Pictures paired with source code:
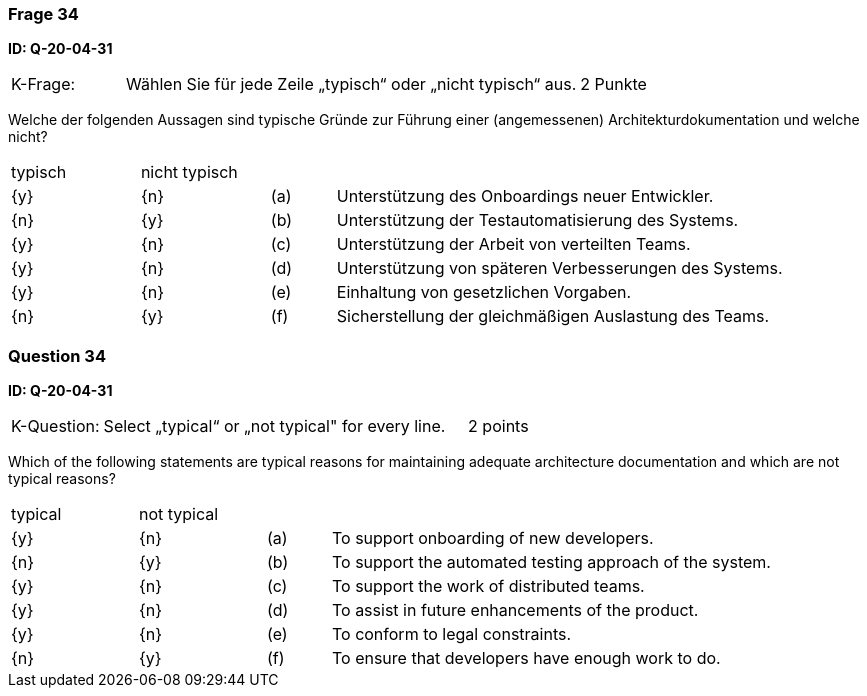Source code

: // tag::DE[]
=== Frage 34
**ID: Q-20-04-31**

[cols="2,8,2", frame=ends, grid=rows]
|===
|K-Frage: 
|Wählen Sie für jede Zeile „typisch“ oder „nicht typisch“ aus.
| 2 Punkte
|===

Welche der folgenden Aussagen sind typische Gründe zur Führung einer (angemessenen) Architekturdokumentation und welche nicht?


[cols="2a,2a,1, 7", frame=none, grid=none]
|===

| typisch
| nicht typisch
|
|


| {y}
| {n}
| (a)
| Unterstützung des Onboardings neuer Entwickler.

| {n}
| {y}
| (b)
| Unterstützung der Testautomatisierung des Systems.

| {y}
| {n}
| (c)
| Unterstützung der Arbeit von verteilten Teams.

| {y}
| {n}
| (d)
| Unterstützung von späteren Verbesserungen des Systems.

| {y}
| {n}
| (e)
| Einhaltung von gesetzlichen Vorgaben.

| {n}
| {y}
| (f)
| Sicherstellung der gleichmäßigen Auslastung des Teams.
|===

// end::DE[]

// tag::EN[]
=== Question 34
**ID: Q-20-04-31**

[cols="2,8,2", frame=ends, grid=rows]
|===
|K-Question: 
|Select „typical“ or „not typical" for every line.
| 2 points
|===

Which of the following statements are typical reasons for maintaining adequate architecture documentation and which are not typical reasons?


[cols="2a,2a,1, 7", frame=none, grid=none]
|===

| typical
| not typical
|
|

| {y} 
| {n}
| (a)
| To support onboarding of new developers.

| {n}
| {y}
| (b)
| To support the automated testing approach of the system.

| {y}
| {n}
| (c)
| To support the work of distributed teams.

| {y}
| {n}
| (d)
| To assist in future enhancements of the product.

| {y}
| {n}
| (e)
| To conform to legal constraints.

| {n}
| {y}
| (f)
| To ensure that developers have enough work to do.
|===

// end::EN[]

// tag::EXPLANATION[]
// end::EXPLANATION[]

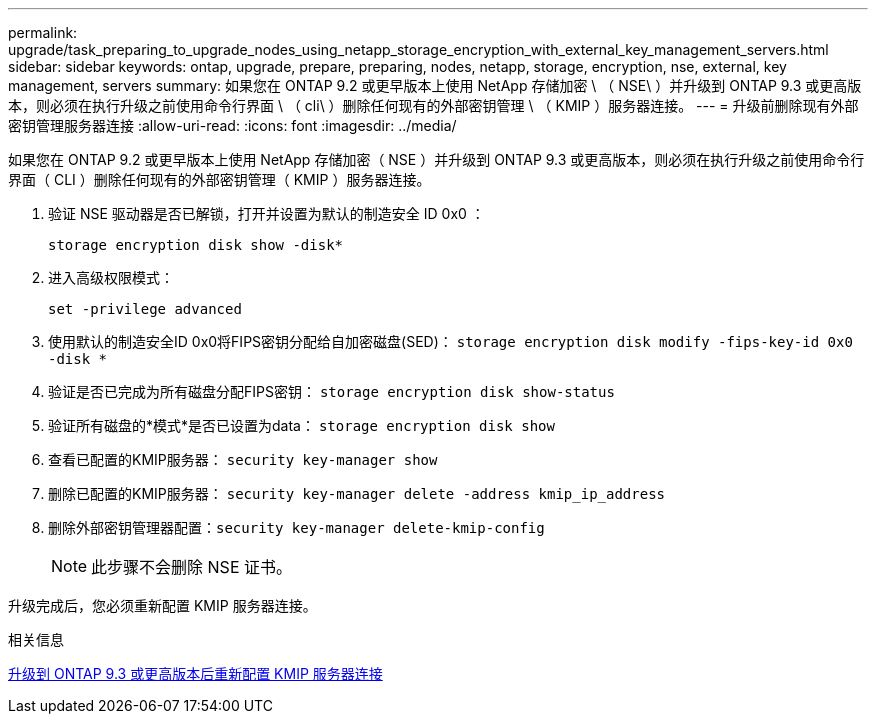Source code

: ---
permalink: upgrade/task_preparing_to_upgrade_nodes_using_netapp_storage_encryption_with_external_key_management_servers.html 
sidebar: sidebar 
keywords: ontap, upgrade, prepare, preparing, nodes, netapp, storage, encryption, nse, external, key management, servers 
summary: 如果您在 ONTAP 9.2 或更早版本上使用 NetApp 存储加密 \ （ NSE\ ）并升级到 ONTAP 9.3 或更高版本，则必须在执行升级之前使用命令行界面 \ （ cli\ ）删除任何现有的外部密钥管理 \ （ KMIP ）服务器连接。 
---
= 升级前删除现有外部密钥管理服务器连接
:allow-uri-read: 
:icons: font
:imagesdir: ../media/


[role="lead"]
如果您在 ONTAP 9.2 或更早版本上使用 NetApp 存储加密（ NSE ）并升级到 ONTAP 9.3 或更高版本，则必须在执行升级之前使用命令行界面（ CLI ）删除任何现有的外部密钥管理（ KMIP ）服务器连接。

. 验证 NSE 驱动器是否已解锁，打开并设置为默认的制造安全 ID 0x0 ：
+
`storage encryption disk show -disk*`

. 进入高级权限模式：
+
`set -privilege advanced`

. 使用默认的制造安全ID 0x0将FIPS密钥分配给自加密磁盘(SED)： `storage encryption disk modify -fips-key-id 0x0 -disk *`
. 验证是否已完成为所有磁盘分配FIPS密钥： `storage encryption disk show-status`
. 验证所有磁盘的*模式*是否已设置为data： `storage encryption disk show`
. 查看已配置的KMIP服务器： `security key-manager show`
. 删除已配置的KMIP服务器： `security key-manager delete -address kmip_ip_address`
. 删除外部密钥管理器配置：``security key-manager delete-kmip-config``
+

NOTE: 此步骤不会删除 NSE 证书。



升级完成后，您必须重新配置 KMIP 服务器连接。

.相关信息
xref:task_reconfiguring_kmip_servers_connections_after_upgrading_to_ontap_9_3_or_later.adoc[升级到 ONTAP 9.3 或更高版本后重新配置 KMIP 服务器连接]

* * *

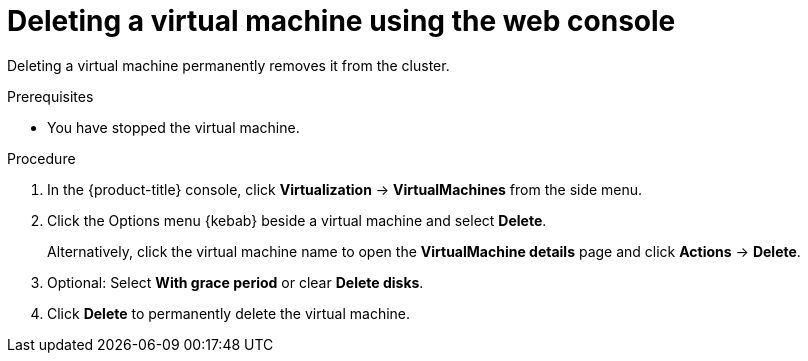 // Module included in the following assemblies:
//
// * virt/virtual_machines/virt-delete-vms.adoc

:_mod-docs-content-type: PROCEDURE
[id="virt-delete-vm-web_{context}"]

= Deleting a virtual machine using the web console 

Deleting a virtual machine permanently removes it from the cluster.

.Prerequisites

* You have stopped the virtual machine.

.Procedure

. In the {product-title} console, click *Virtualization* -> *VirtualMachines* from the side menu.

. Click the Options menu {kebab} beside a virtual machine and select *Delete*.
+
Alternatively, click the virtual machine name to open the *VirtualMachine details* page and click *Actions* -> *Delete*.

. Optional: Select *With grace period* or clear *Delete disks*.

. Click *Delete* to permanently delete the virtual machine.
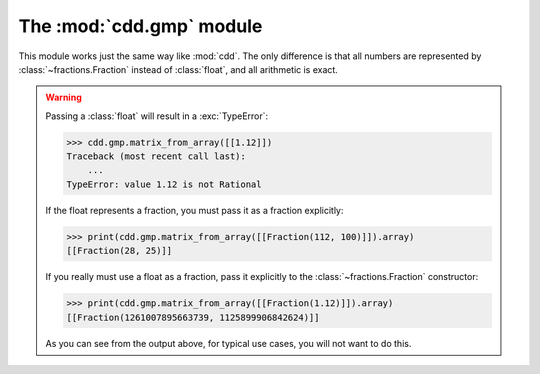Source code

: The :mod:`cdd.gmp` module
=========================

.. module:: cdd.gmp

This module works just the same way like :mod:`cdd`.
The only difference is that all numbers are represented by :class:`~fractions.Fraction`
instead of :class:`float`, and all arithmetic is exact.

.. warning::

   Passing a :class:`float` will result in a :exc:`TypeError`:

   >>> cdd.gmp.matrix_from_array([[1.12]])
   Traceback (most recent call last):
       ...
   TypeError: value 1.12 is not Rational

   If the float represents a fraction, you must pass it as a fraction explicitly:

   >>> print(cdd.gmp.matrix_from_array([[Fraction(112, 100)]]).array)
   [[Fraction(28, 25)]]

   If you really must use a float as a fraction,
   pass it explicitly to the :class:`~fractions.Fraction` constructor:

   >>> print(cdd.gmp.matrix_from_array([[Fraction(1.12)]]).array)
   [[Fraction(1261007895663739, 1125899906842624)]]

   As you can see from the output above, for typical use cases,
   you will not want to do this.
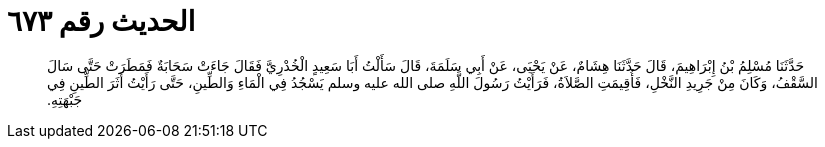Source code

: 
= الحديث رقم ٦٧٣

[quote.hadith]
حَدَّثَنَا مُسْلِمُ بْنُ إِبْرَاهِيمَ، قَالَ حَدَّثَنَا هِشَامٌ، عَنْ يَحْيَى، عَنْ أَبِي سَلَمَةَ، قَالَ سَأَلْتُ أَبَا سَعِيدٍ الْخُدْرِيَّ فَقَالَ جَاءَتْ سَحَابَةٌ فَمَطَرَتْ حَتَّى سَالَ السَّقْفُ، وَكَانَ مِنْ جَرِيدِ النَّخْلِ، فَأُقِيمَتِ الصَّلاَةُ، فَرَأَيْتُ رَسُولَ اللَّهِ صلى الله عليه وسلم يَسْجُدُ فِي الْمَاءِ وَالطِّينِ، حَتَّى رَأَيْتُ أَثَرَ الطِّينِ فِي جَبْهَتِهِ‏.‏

...

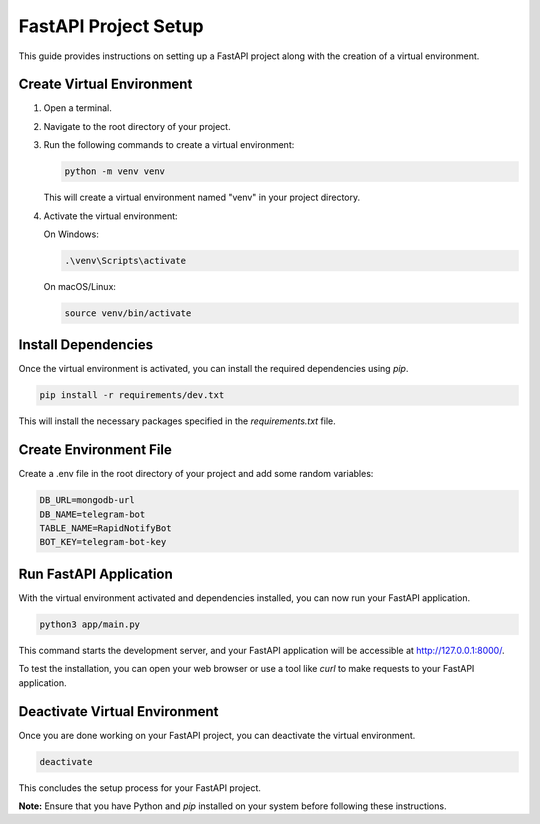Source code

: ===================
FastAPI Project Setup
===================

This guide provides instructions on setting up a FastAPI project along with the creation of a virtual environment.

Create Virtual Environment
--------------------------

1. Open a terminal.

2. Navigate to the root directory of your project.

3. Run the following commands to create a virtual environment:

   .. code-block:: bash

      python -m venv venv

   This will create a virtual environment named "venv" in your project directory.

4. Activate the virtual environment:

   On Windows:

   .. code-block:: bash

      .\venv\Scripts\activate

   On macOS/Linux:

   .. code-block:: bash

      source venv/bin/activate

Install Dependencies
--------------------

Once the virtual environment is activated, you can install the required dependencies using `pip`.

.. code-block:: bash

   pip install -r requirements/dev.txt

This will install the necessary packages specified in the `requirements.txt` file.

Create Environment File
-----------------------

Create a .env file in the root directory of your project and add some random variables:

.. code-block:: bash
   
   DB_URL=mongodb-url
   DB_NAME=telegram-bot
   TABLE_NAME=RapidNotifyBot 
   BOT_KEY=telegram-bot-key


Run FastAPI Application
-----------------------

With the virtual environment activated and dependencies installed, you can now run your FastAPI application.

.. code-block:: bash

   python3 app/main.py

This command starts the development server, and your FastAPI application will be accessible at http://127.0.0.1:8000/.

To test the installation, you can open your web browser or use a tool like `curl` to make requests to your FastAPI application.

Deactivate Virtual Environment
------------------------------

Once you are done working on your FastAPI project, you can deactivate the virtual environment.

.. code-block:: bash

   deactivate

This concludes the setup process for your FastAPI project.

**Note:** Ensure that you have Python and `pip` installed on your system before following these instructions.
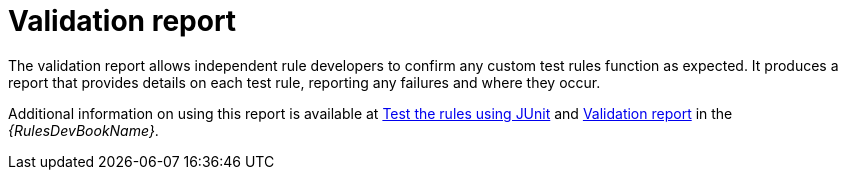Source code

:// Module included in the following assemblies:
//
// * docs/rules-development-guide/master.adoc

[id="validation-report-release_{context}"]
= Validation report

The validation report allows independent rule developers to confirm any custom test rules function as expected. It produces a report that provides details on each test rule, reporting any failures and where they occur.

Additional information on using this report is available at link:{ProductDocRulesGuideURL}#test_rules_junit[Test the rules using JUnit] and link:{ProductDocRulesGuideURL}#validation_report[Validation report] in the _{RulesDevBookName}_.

[TASK]: From the records, work out how many lines include "details" and respond with the number only.

[RESPONSE FOR THIS EXERCISE]: 2